* **Work item**: Output every entry exactly as written, skipping any pictures.
[Task material]
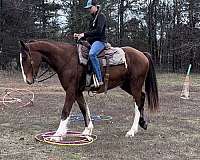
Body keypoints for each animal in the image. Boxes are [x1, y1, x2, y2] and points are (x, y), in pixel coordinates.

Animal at [19, 40, 159, 141]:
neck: (67, 59)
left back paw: (132, 131)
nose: (27, 80)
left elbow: (65, 111)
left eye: (25, 57)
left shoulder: (70, 90)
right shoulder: (77, 91)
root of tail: (142, 54)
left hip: (135, 84)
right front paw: (87, 131)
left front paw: (57, 135)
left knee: (137, 102)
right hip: (126, 85)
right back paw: (142, 123)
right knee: (142, 97)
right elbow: (83, 108)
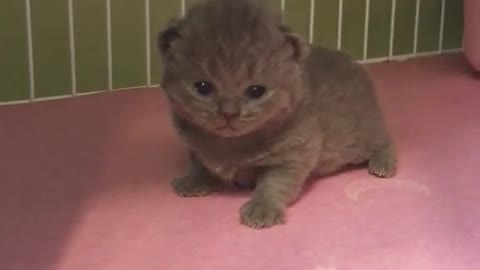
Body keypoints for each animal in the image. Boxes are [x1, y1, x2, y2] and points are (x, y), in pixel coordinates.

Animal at [156, 0, 396, 230]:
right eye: (203, 87)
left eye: (256, 91)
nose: (229, 113)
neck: (231, 144)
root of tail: (353, 62)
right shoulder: (194, 147)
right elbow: (200, 164)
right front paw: (193, 181)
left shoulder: (295, 154)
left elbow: (275, 184)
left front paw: (262, 208)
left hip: (361, 134)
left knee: (385, 141)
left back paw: (383, 163)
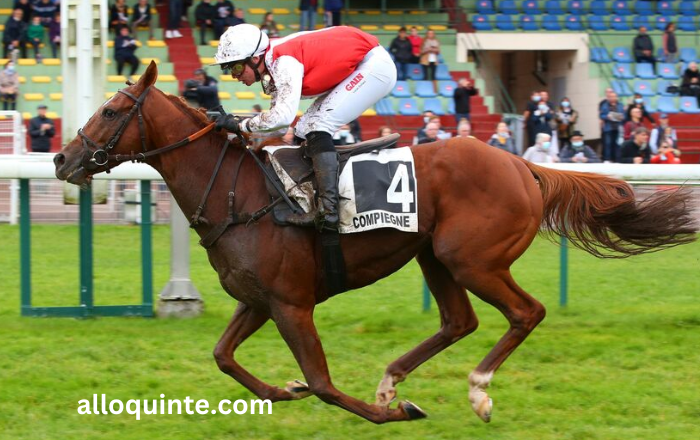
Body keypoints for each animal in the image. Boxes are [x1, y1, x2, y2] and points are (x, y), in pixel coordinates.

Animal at [53, 63, 696, 424]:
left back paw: (477, 392)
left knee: (525, 312)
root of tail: (522, 164)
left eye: (111, 109)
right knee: (459, 321)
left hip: (472, 258)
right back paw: (393, 379)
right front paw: (284, 390)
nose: (62, 158)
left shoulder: (291, 304)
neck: (236, 192)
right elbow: (225, 358)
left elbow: (322, 384)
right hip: (435, 256)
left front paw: (393, 414)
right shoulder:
[/Task material]
* **Completed exercise**:
Body keypoints for each animal in the image. Boxes are [x1, y1, x2, y2] and points are (x, y), in pixel coordinates.

Animal at [19, 40, 159, 141]:
neck: (67, 59)
left back paw: (132, 131)
nose: (27, 80)
left elbow: (65, 111)
left eye: (25, 57)
left shoulder: (70, 90)
right shoulder: (77, 91)
root of tail: (142, 54)
left hip: (135, 84)
right front paw: (87, 131)
left front paw: (57, 135)
left knee: (137, 102)
right hip: (126, 85)
right back paw: (142, 123)
right knee: (142, 97)
right elbow: (83, 108)
Body keypoints for each animal in the image. Boxes are [x1, y1, x2, y2] and points are (x, y), in pixel coordinates.

Animal at [156, 0, 396, 230]:
right eye: (203, 87)
left eye: (256, 91)
nose: (229, 113)
neck: (231, 144)
root of tail: (353, 62)
right shoulder: (194, 147)
right elbow: (200, 164)
right front paw: (193, 181)
left shoulder: (295, 154)
left elbow: (275, 184)
left front paw: (262, 208)
left hip: (361, 134)
left knee: (385, 141)
left back paw: (383, 163)
Body keypoints for each animal in the image. Boxes are [x1, y1, x2, y2] and points are (x, y), in pixel coordinates.

Animal at [53, 63, 696, 424]:
left back paw: (477, 392)
left knee: (525, 312)
root of tail: (522, 164)
left eye: (111, 109)
right knee: (459, 321)
left hip: (472, 258)
right back paw: (393, 379)
right front paw: (284, 390)
nose: (62, 158)
left shoulder: (291, 304)
neck: (236, 192)
right elbow: (225, 358)
left elbow: (322, 384)
right hip: (435, 256)
left front paw: (393, 414)
right shoulder:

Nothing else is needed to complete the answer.